Mike Slive got off an airplane in College Station and got to tend to his business.
The SEC commissioner made his way to Aggieland and took a seat next to Florida president Bernie Machen, the chairman of the SEC leaders and Texas A&M officials to welcome the Aggies as the SEC's 13th member.
"We were very happy at 12," Slive said. "When Texas A&M came to us and indicated their interest in joining the SEC, we said to ourselves: 'That is a great institution, academically, athletically, culturally and in every way, and a real fit.' So we decided even though we were content with 12, that we had the opportunity to have Texas A&M as part of the SEC was something that we just did not want to give up."
The SEC plans to remain at 13 for the immediate future.
Slive and the Aggies took questions in front of hundreds of Texas A&M fans who showed up to the Zone Club at Kyle Field to celebrate their new home.
Sources told ESPN's Joe Schad on Monday that the school's play in the league next year is "unconditional." If any school, including Baylor, files litigation against A&M, it would be addressed at that time.
Slive said that fear was quelled when Oklahoma decided it would stay in the Big 12 and keep the remaining nine teams together.
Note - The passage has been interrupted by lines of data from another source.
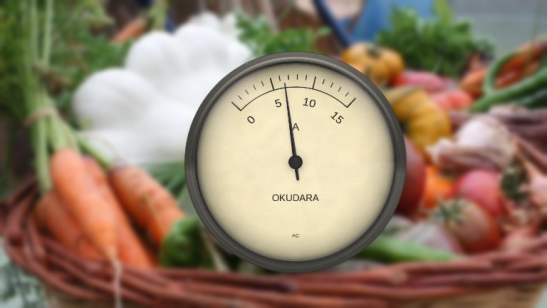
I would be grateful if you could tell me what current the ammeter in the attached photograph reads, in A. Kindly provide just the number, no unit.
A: 6.5
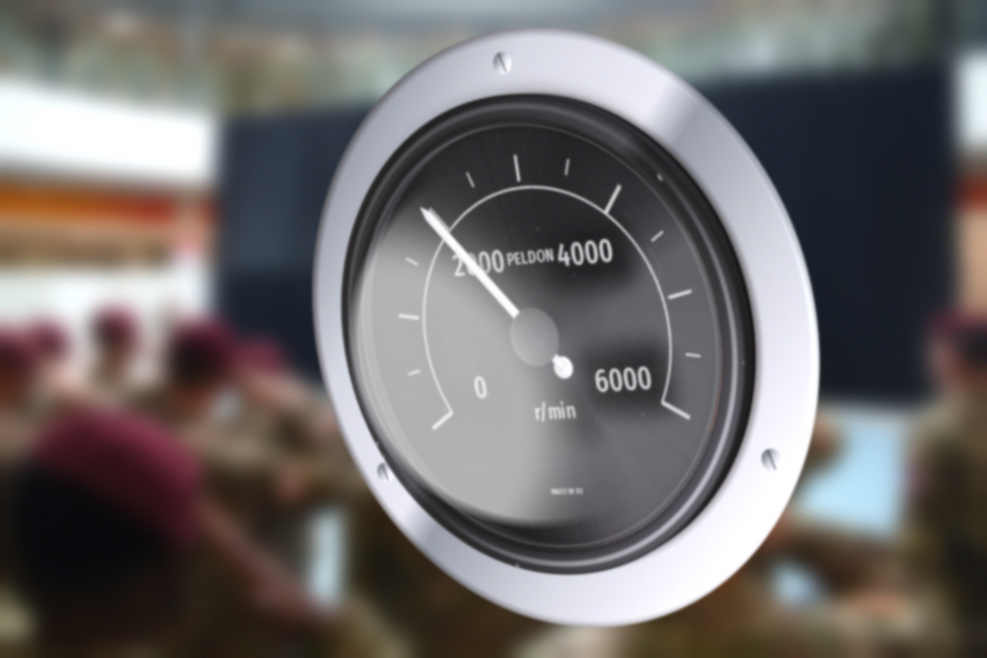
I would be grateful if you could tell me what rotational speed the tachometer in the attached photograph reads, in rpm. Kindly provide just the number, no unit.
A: 2000
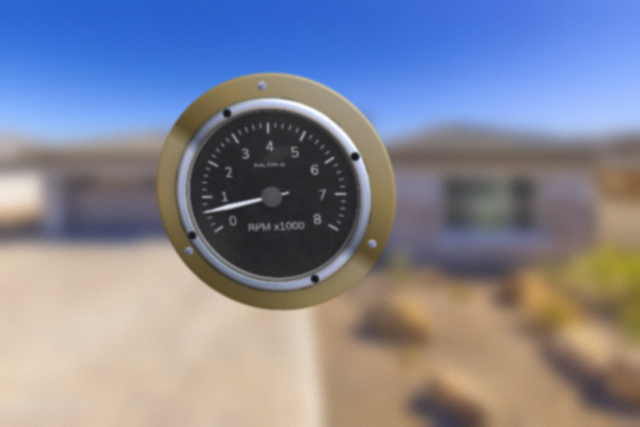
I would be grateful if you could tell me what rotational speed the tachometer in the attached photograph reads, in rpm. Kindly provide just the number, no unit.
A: 600
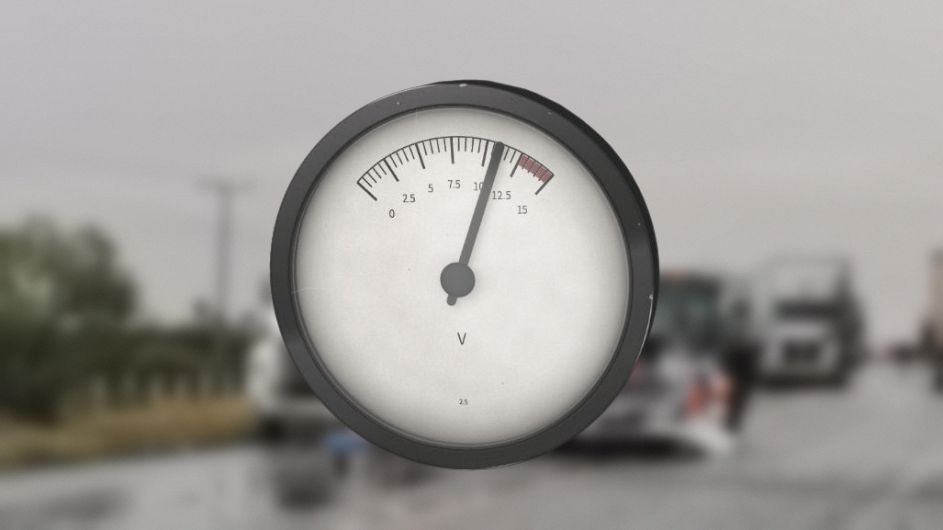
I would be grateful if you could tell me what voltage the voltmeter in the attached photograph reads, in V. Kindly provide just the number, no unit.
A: 11
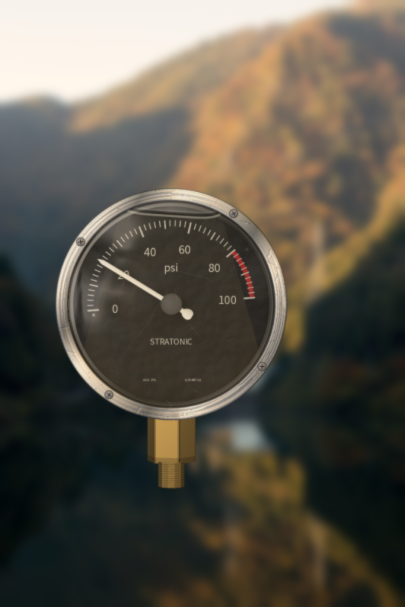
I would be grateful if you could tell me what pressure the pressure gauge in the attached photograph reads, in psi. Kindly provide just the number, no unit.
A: 20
The SEC was given no assurances that schools would not take legal action, but decided Oklahoma's decision was enough to go ahead with A&M's admission into the conference.
Iowa State officials told the Des Moines Register this week that they have not waived their right to legal action, but the SEC felt comfortable enough with the Big 12's future that it went ahead and made official what the league's presidents unanimously voted to do back on Sept. 6.